The current script is used to import the Excel workbook which contains data from the research done by Gert-Jan Steenveld. The data will be selected based on the time period under review, namely the first of June 2017 until the 31st of May 2018. The dataset will then be stored to be used in the later validation of models produced in this project 

Install required packages if not present, if so uncomment next cell, and load libraries

In [14]:
#import sys
#!{sys.executable} -m pip install openpyxl
#!{sys.executable} -m pip install pandas
#!{sys.executable} -m pip install datetime

In [24]:
import openpyxl
import pandas as pd
import datetime 

Read the sheets of the validation dataset into a dictionary, create an empty dictionary to store the transformed data. Set the start and end time of the project for selection of relevant measurements

In [25]:
all_data = pd.read_excel("val_dat.xlsx",sheet_name=None)
year_data  = {}
start_time = datetime.datetime.strptime("01/06/2017 00:00","%d/%m/%Y %H:%M")
end_time = datetime.datetime.strptime("31/05/2018 23:59","%d/%m/%Y %H:%M")

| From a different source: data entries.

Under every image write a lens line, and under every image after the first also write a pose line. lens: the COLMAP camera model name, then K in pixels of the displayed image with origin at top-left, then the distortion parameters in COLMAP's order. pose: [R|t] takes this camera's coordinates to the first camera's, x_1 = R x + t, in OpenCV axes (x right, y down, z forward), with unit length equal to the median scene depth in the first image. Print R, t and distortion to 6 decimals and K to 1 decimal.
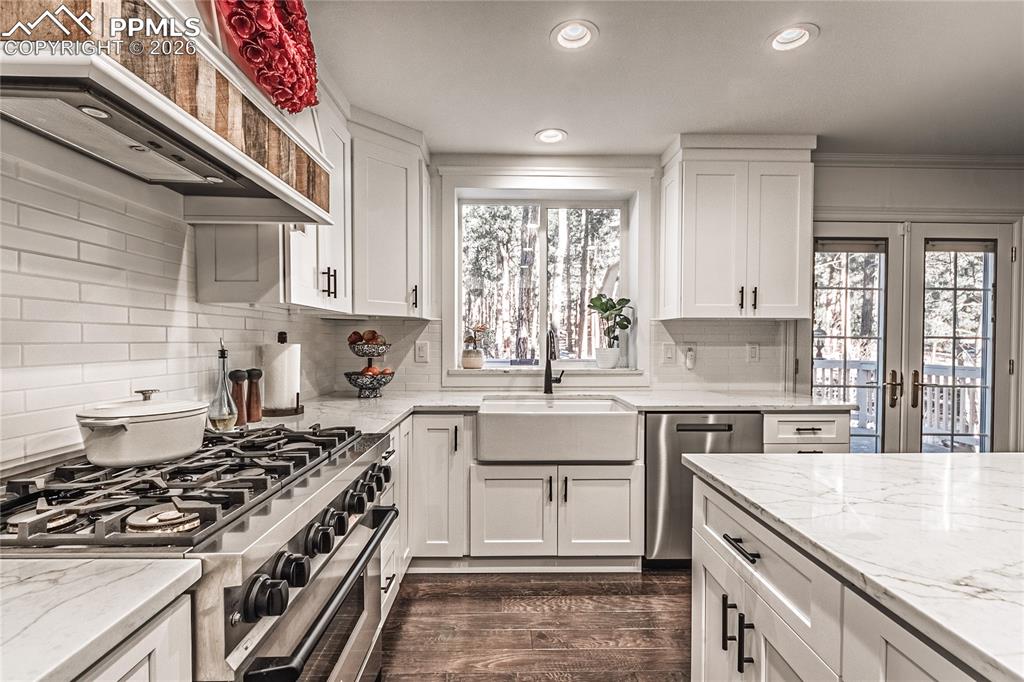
lens RADIAL K [[464.0, 0, 511.3], [0, 464.0, 348.1], [0, 0, 1]] dist [-0.002862, -0.000740]
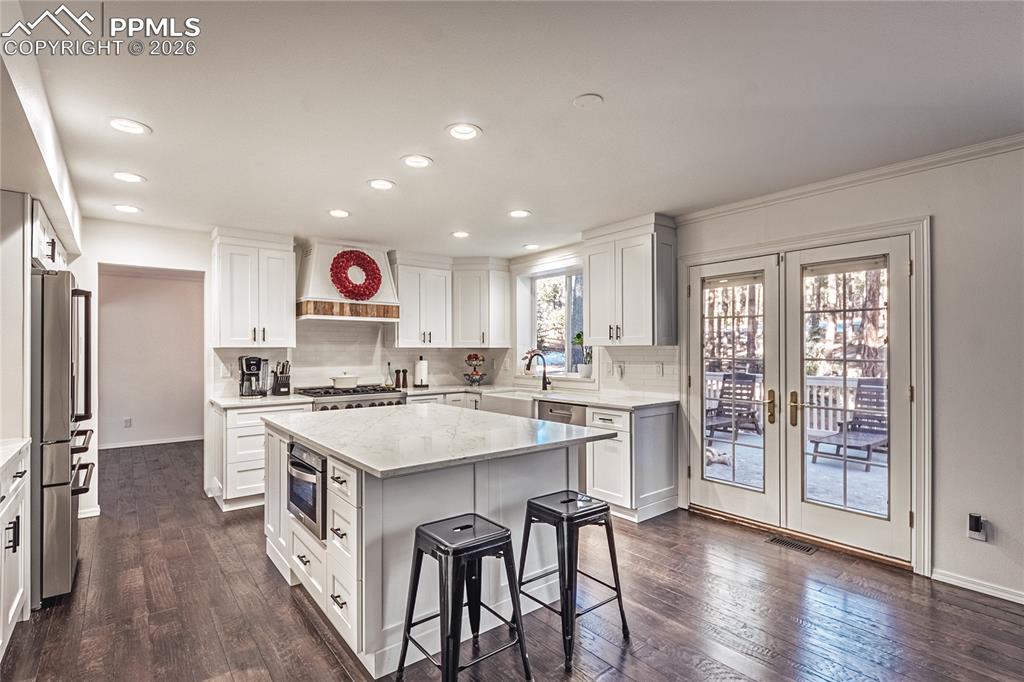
lens RADIAL K [[494.8, 0, 513.5], [0, 494.8, 348.6], [0, 0, 1]] dist [-0.001595, -0.000290]
pose [[0.608786, -0.007828, -0.793296, 1.465335], [-0.008424, 0.999831, -0.016331, -0.025591], [0.793290, 0.016624, 0.608617, -0.206792]]
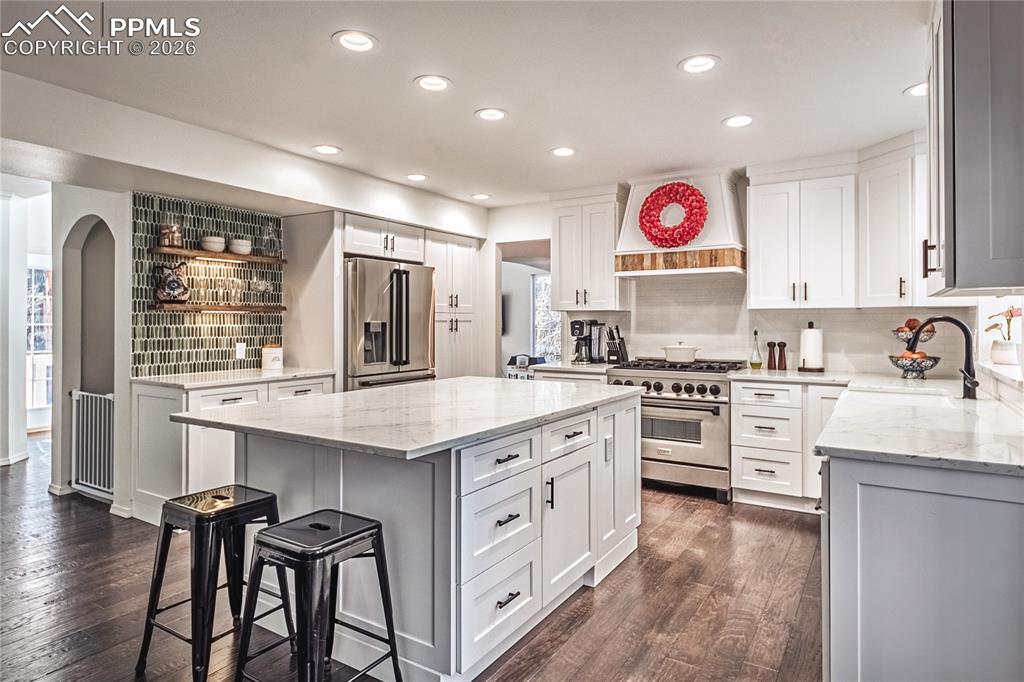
lens RADIAL K [[583.3, 0, 514.8], [0, 583.3, 319.4], [0, 0, 1]] dist [0.003523, 0.000609]
pose [[-0.546601, -0.003880, -0.837384, 1.301859], [-0.014609, 0.999881, 0.004903, -0.027399], [0.837266, 0.014913, -0.546593, 0.898183]]
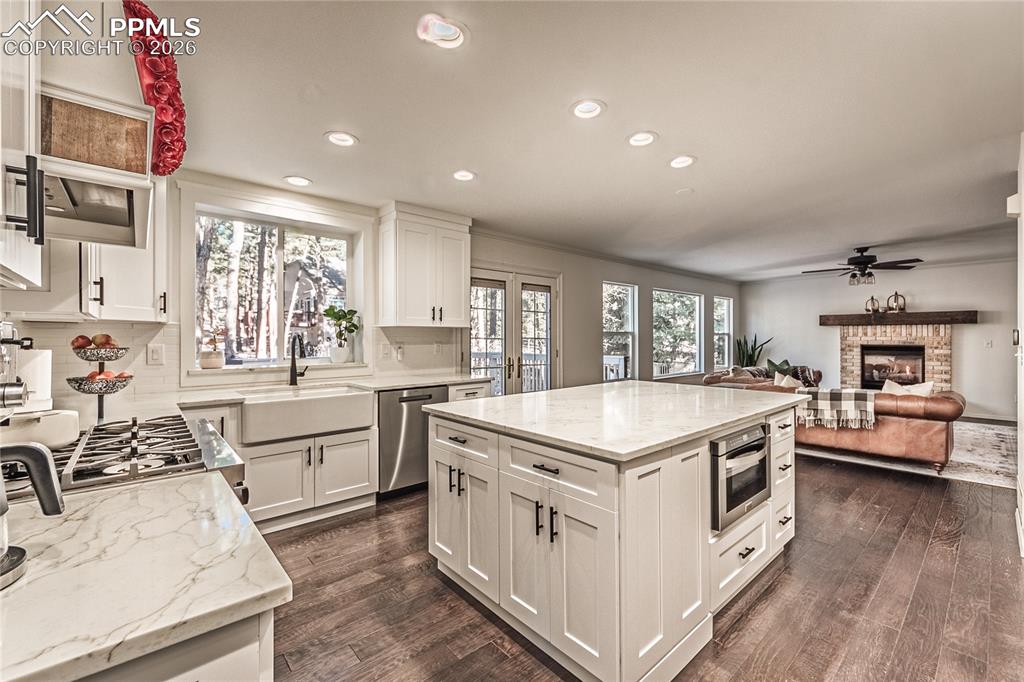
lens RADIAL K [[427.1, 0, 517.1], [0, 427.1, 337.1], [0, 0, 1]] dist [0.000712, 0.000028]
pose [[0.756938, -0.003133, 0.653479, -0.212987], [0.015684, 0.999788, -0.013373, -0.005803], [-0.653299, 0.020372, 0.756826, -0.249463]]
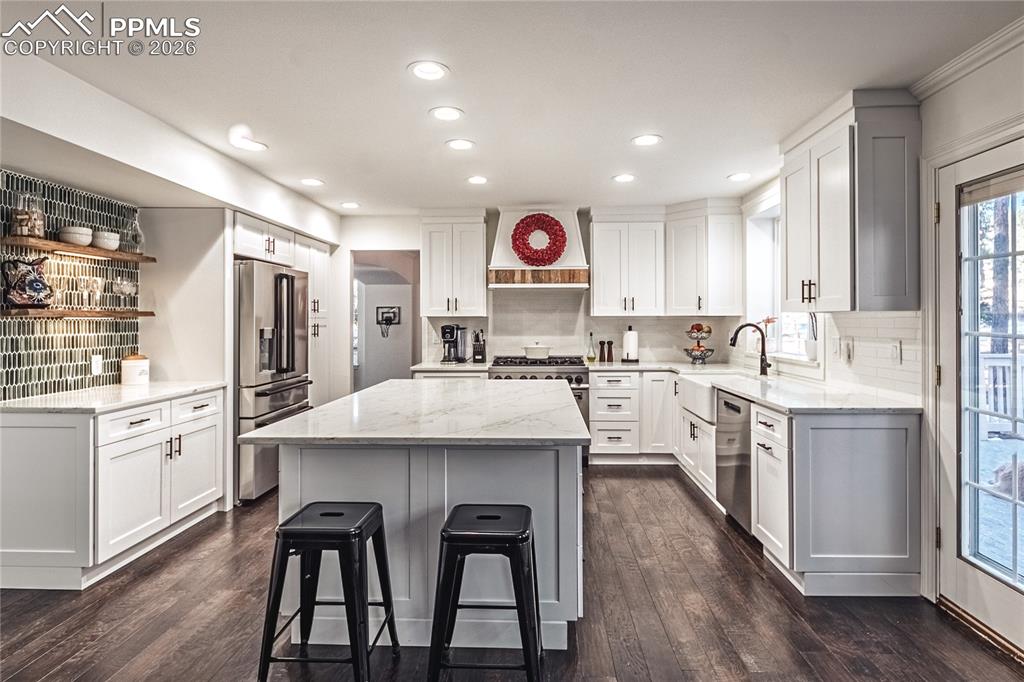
lens RADIAL K [[541.4, 0, 516.2], [0, 541.4, 318.8], [0, 0, 1]] dist [-0.000278, -0.000160]
pose [[-0.059031, -0.005158, -0.998243, 1.547498], [-0.014224, 0.999889, -0.004326, -0.035543], [0.998155, 0.013944, -0.059097, 0.433223]]
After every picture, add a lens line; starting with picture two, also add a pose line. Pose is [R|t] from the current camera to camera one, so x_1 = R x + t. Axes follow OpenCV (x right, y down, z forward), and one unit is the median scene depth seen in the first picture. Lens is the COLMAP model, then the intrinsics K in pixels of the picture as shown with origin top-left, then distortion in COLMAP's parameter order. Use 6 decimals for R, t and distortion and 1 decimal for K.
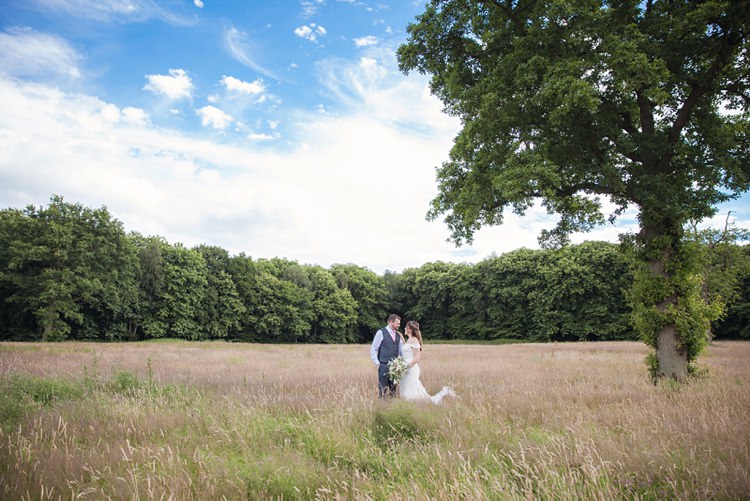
lens RADIAL K [[536.8, 0, 376.2], [0, 536.8, 243.8], [0, 0, 1]] dist [-0.028274, -0.001370]
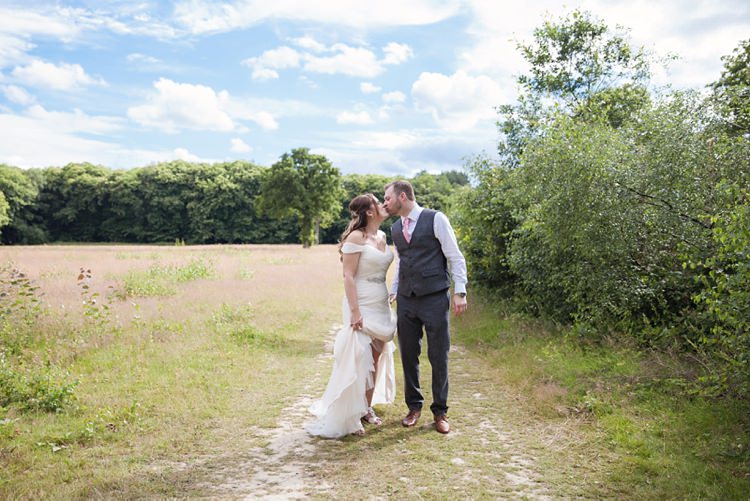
lens RADIAL K [[752.1, 0, 376.2], [0, 752.1, 248.5], [0, 0, 1]] dist [0.002278, 0.000000]
pose [[0.812644, 0.001437, 0.582759, -0.324714], [-0.108261, 0.982962, 0.148543, -0.095025], [-0.572616, -0.183803, 0.798954, -0.538008]]
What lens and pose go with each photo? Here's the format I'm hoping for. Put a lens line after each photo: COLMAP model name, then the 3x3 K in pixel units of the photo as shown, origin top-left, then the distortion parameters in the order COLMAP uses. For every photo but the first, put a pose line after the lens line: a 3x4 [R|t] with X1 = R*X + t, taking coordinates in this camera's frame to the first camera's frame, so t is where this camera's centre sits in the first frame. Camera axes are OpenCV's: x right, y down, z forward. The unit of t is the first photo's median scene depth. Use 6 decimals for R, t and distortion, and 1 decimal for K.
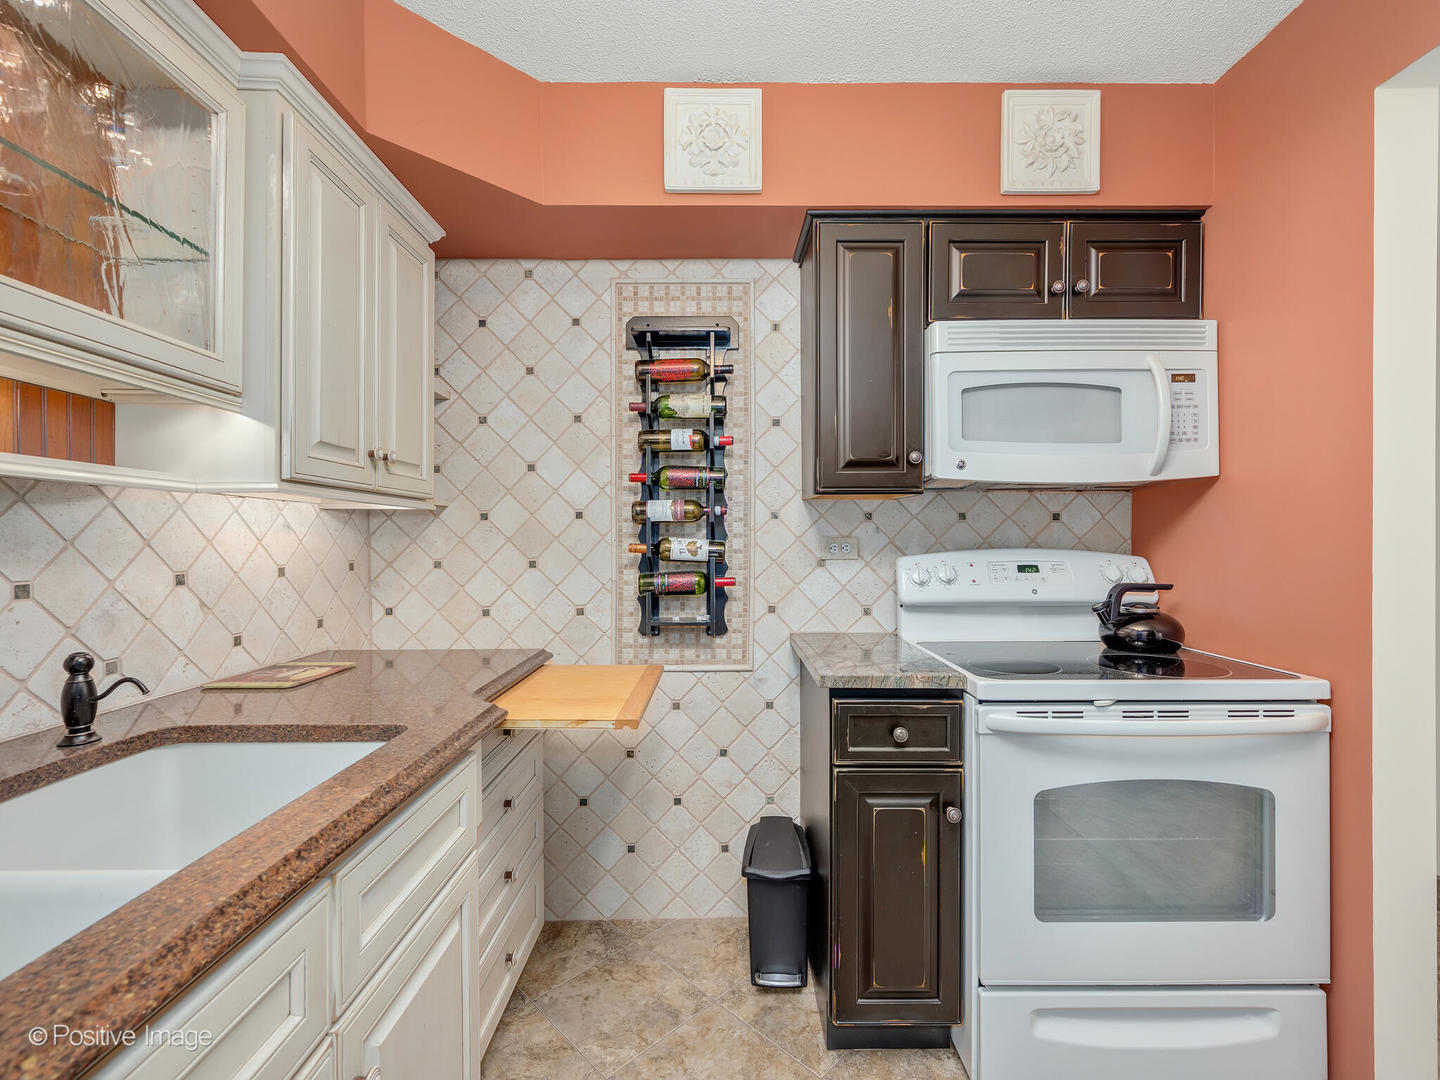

Create a function to remove one erronous float value that prevents the date time strings being converted into datetime

In [27]:
def rem_float(x):
    try:
        float(x)
    except ValueError:
        return True
    return False

Loop over the keys of the dictionary which hold the dataframes containing the measurements for the related stations. For each dataframe, remove the possible float value in the UTC column holding strings containing measurement date and time. Then convert the column to datetime format and select the relevant time period. Store the converted dataframe in a new dictionary.

In [29]:
for key in all_data:
    df = all_data[key]
    searchfloat = df["UTC"].apply(rem_float)
    df = df[searchfloat]
    df["UTC"] = pd.to_datetime(df["UTC"],format=" %d/%m/%Y %H:%M")
    df = df[(df["UTC"] >= start_time) & (df["UTC"] <= end_time)]
    year_data[key] = df

A value is trying to be set on a copy of a slice from a DataFrame.
Try using .loc[row_indexer,col_indexer] = value instead

See the caveats in the documentation: https://pandas.pydata.org/pandas-docs/stable/user_guide/indexing.html#returning-a-view-versus-a-copy
  df["UTC"] = pd.to_datetime(df["UTC"],format=" %d/%m/%Y %H:%M")


Write the dataframes back into an excel workbook to use for validation later

In [30]:
with pd.ExcelWriter('validation.xlsx') as writer:  
    for entry in year_data:
        df1 = year_data[entry]
        df1.to_excel(writer, sheet_name=entry)

To conclude, the main difficulty was managing to load, use and write a XSLX workbook which has multiple sheets in pandas. Furthermore, while most of the UTC values were strings, some sheets contained a random number which prevented use of the efficient pd.to_datetime as the float did not have the correct format. Finding and removing this float value was challenging but a stark improvement from looping over all the seperate values and checking whether they were the correct format. 

This script was used to produce a dataset that was meant to validate the outcomes of the models. However, as the models had such low accuracy, the produced file was never used. Apart from that, the conversion and the shrinking of the data set by selecting a fixed time interval improved processing time.